Szczawnica dzisiaj tętni życiem dzięki niesamowitemu zdarzeniu, jakim jest jesienny redyk. Ten rolniczy obrzęd, polegający na sprowadzaniu stad owiec z górskich pastwisk do domów ich właścicieli, przyciągnął ogromne ilości turystów. Andrzej Majerski, lokalny pasterz, prowadził stado przez główną arterię miasta. Wszystko to odbywało się przy akompaniamencie dzwonków owczych i tradycyjnej muzyki góralskiej.
Zakończenie sezonu wypasu owiec na górskich halach oznacza również koniec produkcji oscypków – tradycyjnego sera góralskiego. Warto zaznaczyć, że redyk organizowany w Szczawnicy jest jednym z najbardziej urokliwych i popularnych tego typu wydarzeń na Podhalu.
Dzisiejszy marsz owiec był prawdziwym wyzwaniem. W towarzystwie baców i juhasów, zwierzęta pokonały aż 20 kilometrów. Ostatni etap tej trasy miał miejsce w samym centrum Szczawnicy, gdzie zgromadziło się wielu widzów. Po zakończeniu trasy, owce wróciły do swoich domów, gdzie spędzą zimę.

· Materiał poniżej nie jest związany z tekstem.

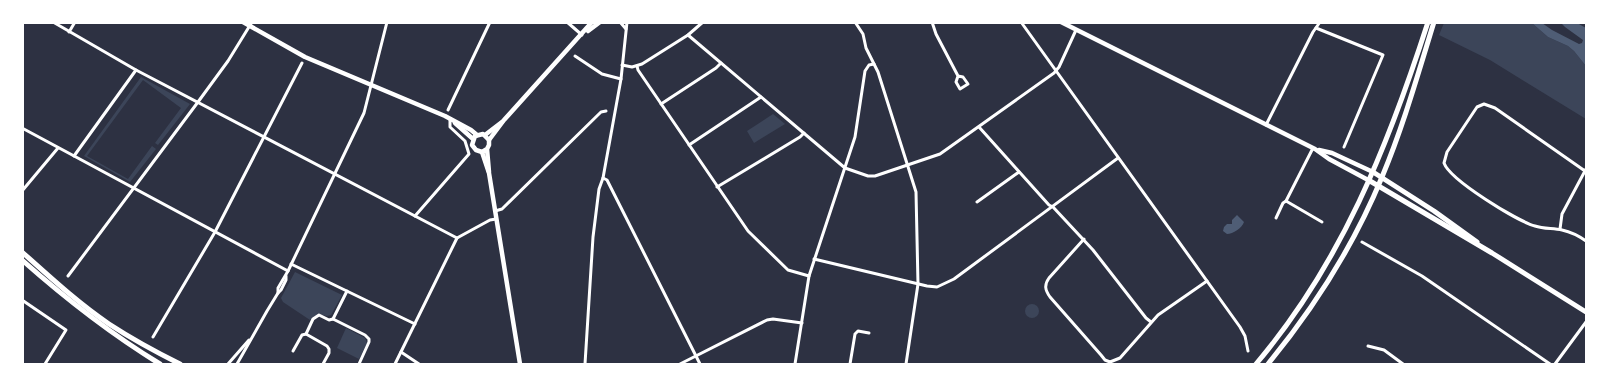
<svg xmlns="http://www.w3.org/2000/svg" width="1609" height="387" font-family="'Source Sans 3',sans-serif">
<style>
.green{fill:#3c4559}
.water{fill:#4f5d75}
.lines{fill:none;stroke-linecap:round;stroke-linejoin:round}
.minor{stroke:#fff;stroke-width:3}
.tertiary{stroke:#fff;stroke-width:4.5}
.secondary{stroke:#fff;stroke-width:5}
.primary{stroke:#fff;stroke-width:5}
</style>
<rect width="100%" height="100%" fill="#2d3142"/>
<g class="green">
<path d="M1444,23H1532L1548,37L1568,46L1574,51L1586,66V119L1490,60L1439,35Z"/>
<path d="M141,77L190,104L158,145L155,143L181,108L143,80L87,156L128,179L152,146L156,149L130,182L84,156Z"/>
<path d="M773,114L785,124L754,143L747,131Z"/>
<path d="M295,272L342,295L331,315L327,316L318,314L310,320L283,302L281,298Z"/>
<circle cx="1032" cy="311" r="7"/>
<path d="M346,328L365,338L367,343L359,359L337,348Z"/>
</g>
<g class="water">
<path d="M1532,23H1542L1552,30L1579,44L1582,43L1583,40L1565,27L1561,23H1577L1586,28V66L1574,51L1568,46L1548,37Z"/>
<path d="M1237,215L1244,222C1242,228 1233,234 1227,234L1223,231L1224,227L1227,224H1232V220Z"/>
</g>
<g class="lines">
<g class="minor">
<path d="M53,22L136,70L457,238"/>
<path d="M567,22L582,35"/>
<path d="M620,22L626,29"/>
<path d="M855,22L863,34L866,48L878,72L916,192L918,284L906,364"/>
<path d="M932,22L936,34L958,76L963,77L968,84L960,89L956,82L958,76"/>
<path d="M1021,22L1240,327L1245,336L1248,351"/>
<path d="M1316,28L1383,55L1344,147"/>
<path d="M69,32L75,22"/>
<path d="M688,35L845,168L868,176H875L940,154L1054,73L1059,67L1076,30"/>
<path d="M575,56L602,74L621,79"/>
<path d="M622,65L632,67L642,64L688,35L703,22"/>
<path d="M637,66L638,70L748,231L788,270L809,276"/>
<path d="M661,104L716,68L721,63"/>
<path d="M448,110L490,22"/>
<path d="M1266,125L1313,32L1320,22"/>
<path d="M979,127L1049,205L1053,207L1093,250L1146,318L1151,322"/>
<path d="M22,128L288,271"/>
<path d="M689,145L761,97"/>
<path d="M1313,148L1286,201L1322,222"/>
<path d="M74,156L136,70"/>
<path d="M1585,171L1495,108L1484,104L1477,107L1447,152L1444,163C1450,180 1517,221 1535,226C1544,229 1553,228 1562,230C1571,232 1579,236 1586,241"/>
<path d="M603,178L607,180L700,364"/>
<path d="M717,187L800,137L804,133"/>
<path d="M22,191L58,148"/>
<path d="M977,202L1019,172"/>
<path d="M495,211L502,209L601,112L606,111"/>
<path d="M415,216L469,154L465,141L450,127V119"/>
<path d="M1276,218L1283,203L1286,201"/>
<path d="M1560,229L1562,214L1586,169"/>
<path d="M1084,239L1049,278C1044,285 1045,290 1050,297L1101,355L1105,360L1110,362L1120,358L1158,315L1207,281"/>
<path d="M1362,242L1422,276L1550,364"/>
<path d="M814,259L927,286L937,287L954,279L1118,158"/>
<path d="M291,264L415,324"/>
<path d="M68,276L198,102L228,61L252,22"/>
<path d="M278,293V288L288,271L364,113L387,22"/>
<path d="M22,300L66,330L45,364"/>
<path d="M333,319L347,291"/>
<path d="M306,334L327,346L329,349V353L323,364"/>
<path d="M153,337L215,232L302,63"/>
<path d="M1368,346L1384,350L1403,364"/>
<path d="M293,351L302,335L306,334L313,319L319,315L329,320L333,319L365,335L369,339V342L359,364"/>
<path d="M401,352L419,364"/>
<path d="M228,364L249,340"/>
<path d="M237,364L267,311L278,293L281,290L286,280V276"/>
<path d="M395,364L457,238L490,220L496,219"/>
<path d="M585,364L593,237L599,189L603,178L621,79L627,22"/>
<path d="M680,364L767,320L773,319L802,323"/>
<path d="M795,364L809,276L855,137L865,71L869,65L874,64"/>
<path d="M850,364L855,334L858,331L869,333"/>
<path d="M1555,364L1586,322"/>
</g>
<g class="tertiary">
<path d="M243,22L305,57L445,116L471,130L477,135"/>
<path d="M1061,22L1315,149L1329,159L1370,181"/>
<path d="M588,31L600,22"/>
<path d="M455,123L473,139"/>
<path d="M485,135L502,122"/>
<path d="M489,140L504,120L592,22"/>
<path d="M487,149L482,152L476,150L472,145L475,136L483,134L489,140V145L487,149L489,172"/>
<path d="M1319,150L1332,153L1373,172"/>
<path d="M482,152L489,173L520,364"/>
</g>
<g class="secondary">
<path d="M1373,172L1434,211L1477,242"/>
<path d="M1370,181L1492,253L1586,312"/>
</g>
<g class="primary">
<path d="M22,252C50,277 78,303 109,324C132,339 156,352 180,364"/>
<path d="M22,260C66,299 111,334 160,364"/>
<path d="M1256,364C1341,264 1388,146 1428,22"/>
<path d="M1268,364C1314,308 1354,245 1382,177C1403,127 1418,74 1434,22"/>
</g>
</g>
<rect width="1609" height="387" fill="none" stroke="#ffffff" stroke-width="48"/>
</svg>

Uczestnicy redyku nie zakończyli jednak zabawy z tym marszem. Obecnie kontynuują swoje świętowanie w technicznej przystani flisackiej w Szczawnicy Piaskach. Wydarzeniu towarzyszą koncerty, różnego rodzaju pokazy oraz zabawy. A na stołach królują regionalne specjały – sery owcze i pieczona baranina.